オペアンプを負帰還をかけて使用すると仮想短絡がほぼ成立する。しかし、負帰還の効果はこれだけではない。
電流制限機構を備えたオペアンプは通常出力段に数10Ωの抵抗が挿入されるが、オペアンプの出力抵抗はほぼ0Ω、すなわち、負荷電流の影響で出力電圧が変化しない。次の段の負荷効果を無視できる。
バイポーラトランジスタの差動段を入力段とするオペアンプでは、その入力抵抗は1MΩ程度の場合が多いが、負帰還の効果により無視できる程度まで改善される。
以上、3つの効果はオペアンプの裸ゲイン/実ゲイン程度の改善幅であるが、周波数が高くなると裸ゲインが下がるので、仮想短絡は不完全に、出力抵抗は有限になり、入力抵抗は下がる。
位相補償されたオペアンプのゲイン特性は、数Hz〜数10Hzに折れ点周波数を持ち、数万から数100万倍の最大利得を持つ一次遅れ特性を示すので、意外に低い周波数(汎用オペアンプなら数10kHz)でも、有限利得の状態を考える必要が生じる。

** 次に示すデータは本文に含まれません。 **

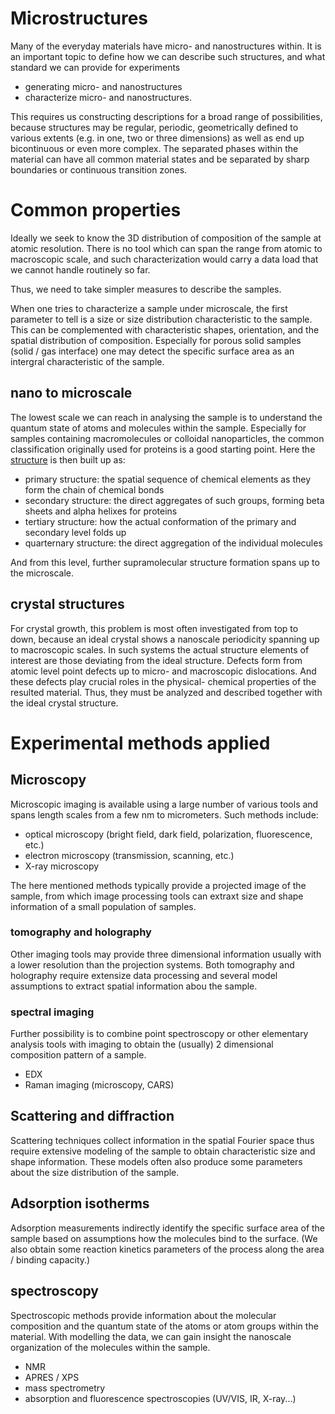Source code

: # Microstructures
Many of the everyday materials have micro- and nanostructures within.
It is an important topic to define how we can describe such structures,
and what standard we can provide for experiments
- generating micro- and nanostructures
- characterize micro- and nanostructures.

This requires us constructing descriptions for a broad range of possibilities,
because structures may be regular, periodic, geometrically defined to various
extents (e.g. in one, two or three dimensions) as well as end up bicontinuous
or even more complex.
The separated phases within the material can have all common material states
and be separated by sharp boundaries or continuous transition zones.

# Common properties
Ideally we seek to know the 3D distribution of composition of the sample at
atomic resolution. There is no tool which can span the range from atomic to
macroscopic scale, and such characterization would carry a data load that we
cannot handle routinely so far.

Thus, we need to take simpler measures to describe the samples.

When one tries to characterize a sample under microscale, the first parameter
to tell is a size or size distribution characteristic to the sample. This can
be complemented with characteristic shapes, orientation, and the spatial distribution
of composition.
Especially for porous solid samples (solid / gas interface) one may detect the
specific surface area as an intergral characteristic of the sample.

## nano to microscale
The lowest scale we can reach in analysing the sample is to understand the quantum state
of atoms and molecules within the sample. Especially for samples containing macromolecules
or colloidal nanoparticles, the common classification originally used for proteins
is a good starting point.
Here the [structure](https://en.wikipedia.org/wiki/Protein_structure) is then built up as:
- primary structure: the spatial sequence of chemical elements as they form the chain
  of chemical bonds
- secondary structure: the direct aggregates of such groups, forming beta sheets and
  alpha helixes for proteins
- tertiary structure: how the actual conformation of the primary and secondary level
  folds up
- quarternary structure: the direct aggregation of the individual molecules

And from this level, further supramolecular structure formation spans up to the microscale.

## crystal structures
For crystal growth, this problem is most often investigated from top to down, because
an ideal crystal shows a nanoscale periodicity spanning up to macroscopic scales. In such
systems the actual structure elements of interest are those deviating from the ideal
structure. Defects form from atomic level point defects up to micro- and macroscopic
dislocations. And these defects play crucial roles in the physical- chemical properties of
the resulted material.
Thus, they must be analyzed and described together with the ideal crystal structure.

# Experimental methods applied
## Microscopy
Microscopic imaging is available using a large number of various tools and spans length
scales from a few nm to micrometers. Such methods include:
- optical microscopy (bright field, dark field, polarization, fluorescence, etc.)
- electron microscopy (transmission, scanning, etc.)
- X-ray microscopy

The here mentioned methods typically provide a projected image of the sample, from
which image processing tools can extraxt size and shape information of a small
population of samples.

### tomography and holography
Other imaging tools may provide three dimensional information usually with a lower
resolution than the projection systems. Both tomography and holography require extensize
data processing and several model assumptions to extract spatial information abou the
sample.

### spectral imaging
Further possibility is to combine point spectroscopy or other elementary analysis
tools with imaging to obtain the (usually) 2 dimensional composition pattern of a sample.
- EDX
- Raman imaging (microscopy, CARS)

## Scattering and diffraction
Scattering techniques collect information in the spatial Fourier space thus require
extensive modeling of the sample to obtain characteristic size and shape information.
These models often also produce some parameters about the size distribution of the sample.

## Adsorption isotherms
Adsorption measurements indirectly identify the specific surface area of the sample based
on assumptions how the molecules bind to the surface.
(We also obtain some reaction kinetics parameters of the process along the area / binding
capacity.)

## spectroscopy
Spectroscopic methods provide information about the molecular composition and the quantum
state of the atoms or atom groups within the material. With modelling the data, we can gain
insight the nanoscale organization of the molecules within the sample.
- NMR
- APRES / XPS
- mass spectrometry
- absorption and fluorescence spectroscopies (UV/VIS, IR, X-ray...)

一方、バイアス電流や、オフセット電圧、およびそれらの温度依存性は負帰還によって改善されない。入出力ダイナミックレンジ(同相入力範囲、出力範囲)を超えるると、負帰還は正常に機能せず、種々の副次的効果が生じる。
多くのオペアンプ回路では、仮想短絡、入力抵抗、負荷効果を無視して概念設計を行うが、この第1段階の設計を支えるのが大量の負帰還で得られる効果である。